◆ **Reading passage**

------------------------------------

Pros of this technique:

Compared to a normal success-counting pool, this reduces the number of die rolls when the pool size gets large.
Compared to a D6 System-like approach, this expresses everything in terms of physical dice.

Cons of this technique:

Increases complexity.
Compared to a normal success-counting pool, this is no longer simply more dice = better. It’s also not more faces = better.
Prevents or at least complicates mechanics that work directly on the success-counting dice, e.g. changing the target number or explosion chance of each die.
Slows convergence to a Gaussian shape. For example, 1d5 successes might not be considered quite satisfactory (even apart from not being a standard die size) to replace 9 Shadowrun 4e dice, being unable to roll 6 or more successes, though the exchange looks better as the number of dice increases. If desired, this could be ameliorated by requiring that at least two standard dice be used if any are used, or expressing the exchange as a character option rather than being mandatory.
- An aside: I keep hearing that the most important thing about a bell curve compared to a uniform distribution is that it clusters results towards the center. This is only true if one insists on matching the range (which for a perfect Gaussian distribution would be infinite!) rather than something like the CCDF (“At Least” on AnyDice) around the median, or the standard distribution. Then the most important thing about the bell curve is that it has longer tails, which can be seen in the AnyDice linked above.

To be honest, I think this is likely a hard sell in most cases, but maybe someone who wants to run a success-counting dice pool with a high stat ceiling will find it useful.

Table of values

Here’s a table of mean, variance, standard deviation, variance-mean ratio, and standard deviation-mean ratio for all success-counting dice that fit the following criteria:

Based on a d3, d4, d6, d8, d10, or d12.
At least one face with 0 successes.
At least one face with 1 success.
Up to one of the following:
- Bottom face counts as -1 success.
- Top face counts as 2 successes.
- Top face explodes.

Standard dice are also included for comparison.

------------------------------------

◆ **Page-level text extractions**
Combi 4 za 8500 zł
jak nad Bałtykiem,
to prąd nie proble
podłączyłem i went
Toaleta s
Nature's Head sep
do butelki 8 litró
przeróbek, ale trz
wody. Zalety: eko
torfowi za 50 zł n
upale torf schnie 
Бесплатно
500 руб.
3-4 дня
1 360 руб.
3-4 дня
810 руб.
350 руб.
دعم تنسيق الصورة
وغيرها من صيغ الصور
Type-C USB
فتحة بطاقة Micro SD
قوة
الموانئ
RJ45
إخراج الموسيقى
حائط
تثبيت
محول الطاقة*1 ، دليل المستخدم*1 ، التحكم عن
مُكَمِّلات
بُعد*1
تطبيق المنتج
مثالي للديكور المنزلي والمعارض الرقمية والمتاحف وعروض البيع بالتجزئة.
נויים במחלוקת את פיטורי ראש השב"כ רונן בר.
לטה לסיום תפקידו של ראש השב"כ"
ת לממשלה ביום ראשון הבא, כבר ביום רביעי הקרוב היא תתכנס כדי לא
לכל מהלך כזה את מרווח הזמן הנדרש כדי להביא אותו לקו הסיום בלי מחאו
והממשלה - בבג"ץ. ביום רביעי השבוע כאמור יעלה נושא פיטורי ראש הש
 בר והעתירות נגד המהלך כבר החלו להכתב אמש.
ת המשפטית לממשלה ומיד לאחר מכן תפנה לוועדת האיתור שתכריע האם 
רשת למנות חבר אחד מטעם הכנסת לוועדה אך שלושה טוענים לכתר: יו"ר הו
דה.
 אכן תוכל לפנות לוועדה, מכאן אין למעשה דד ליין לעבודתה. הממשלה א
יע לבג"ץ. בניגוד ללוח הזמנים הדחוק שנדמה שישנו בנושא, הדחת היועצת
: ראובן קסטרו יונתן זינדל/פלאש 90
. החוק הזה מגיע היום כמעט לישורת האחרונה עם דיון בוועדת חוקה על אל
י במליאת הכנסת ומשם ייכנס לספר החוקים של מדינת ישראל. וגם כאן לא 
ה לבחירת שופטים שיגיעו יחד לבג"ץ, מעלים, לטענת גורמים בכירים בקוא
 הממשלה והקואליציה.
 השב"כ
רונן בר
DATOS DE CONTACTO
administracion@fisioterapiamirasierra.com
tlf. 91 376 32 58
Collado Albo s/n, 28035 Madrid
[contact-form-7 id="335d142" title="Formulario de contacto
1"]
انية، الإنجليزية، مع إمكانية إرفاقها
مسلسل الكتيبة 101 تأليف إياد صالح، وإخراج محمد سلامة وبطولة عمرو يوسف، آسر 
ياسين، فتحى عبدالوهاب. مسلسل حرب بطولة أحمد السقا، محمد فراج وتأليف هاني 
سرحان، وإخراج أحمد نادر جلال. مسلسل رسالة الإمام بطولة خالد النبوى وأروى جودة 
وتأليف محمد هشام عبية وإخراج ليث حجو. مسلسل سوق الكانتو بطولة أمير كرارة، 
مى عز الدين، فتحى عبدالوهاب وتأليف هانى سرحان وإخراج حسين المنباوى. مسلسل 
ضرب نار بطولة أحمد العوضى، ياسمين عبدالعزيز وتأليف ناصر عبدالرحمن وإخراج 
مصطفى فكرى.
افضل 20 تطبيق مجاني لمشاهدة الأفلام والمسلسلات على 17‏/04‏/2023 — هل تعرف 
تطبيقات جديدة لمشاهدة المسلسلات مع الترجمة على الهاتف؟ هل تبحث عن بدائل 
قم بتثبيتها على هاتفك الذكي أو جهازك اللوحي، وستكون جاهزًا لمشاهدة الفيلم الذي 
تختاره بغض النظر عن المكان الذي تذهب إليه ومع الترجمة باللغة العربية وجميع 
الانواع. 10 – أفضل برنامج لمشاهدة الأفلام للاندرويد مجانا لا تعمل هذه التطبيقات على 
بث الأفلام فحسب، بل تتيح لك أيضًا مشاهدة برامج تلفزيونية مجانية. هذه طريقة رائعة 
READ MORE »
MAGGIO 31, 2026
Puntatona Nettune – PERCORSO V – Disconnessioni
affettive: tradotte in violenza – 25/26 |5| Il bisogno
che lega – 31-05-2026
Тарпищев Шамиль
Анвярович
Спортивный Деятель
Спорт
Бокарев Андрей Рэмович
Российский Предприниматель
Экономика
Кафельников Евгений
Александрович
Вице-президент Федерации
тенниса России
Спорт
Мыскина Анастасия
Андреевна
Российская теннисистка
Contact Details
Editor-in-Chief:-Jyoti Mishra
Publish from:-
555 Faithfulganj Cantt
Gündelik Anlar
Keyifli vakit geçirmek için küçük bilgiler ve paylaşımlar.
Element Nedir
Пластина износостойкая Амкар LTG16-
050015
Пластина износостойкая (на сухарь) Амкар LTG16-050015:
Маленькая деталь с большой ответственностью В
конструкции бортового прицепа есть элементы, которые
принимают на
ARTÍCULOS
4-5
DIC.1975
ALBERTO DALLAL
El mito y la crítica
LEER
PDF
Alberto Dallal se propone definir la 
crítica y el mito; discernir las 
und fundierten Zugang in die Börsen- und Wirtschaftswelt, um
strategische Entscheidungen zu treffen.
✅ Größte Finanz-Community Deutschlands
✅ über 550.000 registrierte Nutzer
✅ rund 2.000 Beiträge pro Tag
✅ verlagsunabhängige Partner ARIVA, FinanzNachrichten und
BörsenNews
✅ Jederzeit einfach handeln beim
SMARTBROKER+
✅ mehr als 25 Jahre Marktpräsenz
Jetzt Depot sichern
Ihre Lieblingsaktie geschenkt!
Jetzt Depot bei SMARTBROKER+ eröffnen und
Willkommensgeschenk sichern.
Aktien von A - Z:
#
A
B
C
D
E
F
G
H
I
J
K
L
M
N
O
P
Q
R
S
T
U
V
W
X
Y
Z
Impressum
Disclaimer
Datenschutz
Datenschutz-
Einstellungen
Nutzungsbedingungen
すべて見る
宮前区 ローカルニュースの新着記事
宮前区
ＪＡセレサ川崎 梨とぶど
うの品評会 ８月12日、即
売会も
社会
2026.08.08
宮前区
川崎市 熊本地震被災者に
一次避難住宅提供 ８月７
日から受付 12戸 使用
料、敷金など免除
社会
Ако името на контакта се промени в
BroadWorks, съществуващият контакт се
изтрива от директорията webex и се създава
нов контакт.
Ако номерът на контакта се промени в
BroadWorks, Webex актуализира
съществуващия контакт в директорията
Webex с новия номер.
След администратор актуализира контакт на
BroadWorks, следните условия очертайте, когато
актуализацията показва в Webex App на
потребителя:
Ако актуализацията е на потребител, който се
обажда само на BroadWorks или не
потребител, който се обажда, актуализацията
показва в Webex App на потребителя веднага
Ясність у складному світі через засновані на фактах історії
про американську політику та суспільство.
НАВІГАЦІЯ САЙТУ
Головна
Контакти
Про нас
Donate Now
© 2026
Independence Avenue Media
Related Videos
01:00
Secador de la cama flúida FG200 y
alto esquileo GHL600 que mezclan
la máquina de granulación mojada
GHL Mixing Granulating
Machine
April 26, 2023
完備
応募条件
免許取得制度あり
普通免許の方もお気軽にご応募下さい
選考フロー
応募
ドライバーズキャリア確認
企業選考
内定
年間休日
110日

------------------------------------

◆ **Job**
Pick up the passage on success-counting dice pools right after its final sentence and keep writing it. You can complete this without the data.

◆ **Answer below**
A second sheet contains dice that explode on more than 1 face.

You can use Data > Filter views to sort and filter.

Next time, we’ll once again transform this type of system into a fixed-die system with similar probabilities, and see what this tells us about the granularity and convergence to a Gaussian as the size of the dice pool increases.

Appendix: computing the mean and variance of exploding dice

The strategy of splitting the die into a non-exploding and exploding part can be also used to compute the mean and variance: simply compute the mean and variance of the two parts separately, then add them together.

In the cases we’re considering here, the non-exploding faces either succeed or not, forming a Bernoulli distribution. If $p_\text{n}$ is the chance of the die rolling a success when it doesn’t explode, then the mean and variance of the non-exploding part is:

$\mu_{1\text{n}} = p_\text{n}$

$\sigma_{1\text{n}}^2 = p_\text{n} \cdot \left(1 - p_\text{n} \right)$

How about the exploding faces? This is described by a geometric distribution. Let $p_\text{x}$ be the chance of the die not exploding and assume that each exploding face contributes one success directly. Then the mean and variance of the exploding part is:

$\mu_{1\text{x}} = \frac{1 - p_\text{x} }{ p_\text{x} }$

$\sigma_{1\text{x}}^2 = \frac{1 - p_\text{x} }{ p_\text{x} ^2}$

Example: New World of Darkness

This is a d10, counting 8+ as a success and exploding 10s.

The non-exploding part are the 1-9 faces. 8 and 9 count as one success. Therefore the mean and variance of this part is a Bernoulli distribution with a $\frac{2}{9}$ chance of success.

$\mu_{1\text{n}} = \frac{2}{9}$

$\sigma_{1\text{n}}^2 = \frac{2}{9} \cdot \frac{7}{9} = \frac{14}{81}$

Now for the exploding part. The chance of not exploding is $p_\text{n} = \frac{9}{10}$ . Therefore:

$\mu_{1\text{x}} = \frac{1/10}{9/10} = \frac{1}{9}$

$\sigma_{1\text{x}}^2 = \frac{1/10}{\left(9/10\right)^2} = \frac{10}{81}$

Add these together, and we have the total mean and variance for the die as $\mu_1 = \frac{1}{3}$ and $\sigma_1^2 = \frac{8}{27}$ respectively. The standard deviation is the square root of the variance, or $\sigma_1 \approx 0.544$ .

High Dice Roller

Success-counting dice pools: mean, variance, and standard deviation

More than one success per die

The central limit theorem

Mean and variance “stack” additively

Exploding dice

Pros and cons

Exploding success-counting dice on AnyDice

Don’t exploding dice break the central limit theorem?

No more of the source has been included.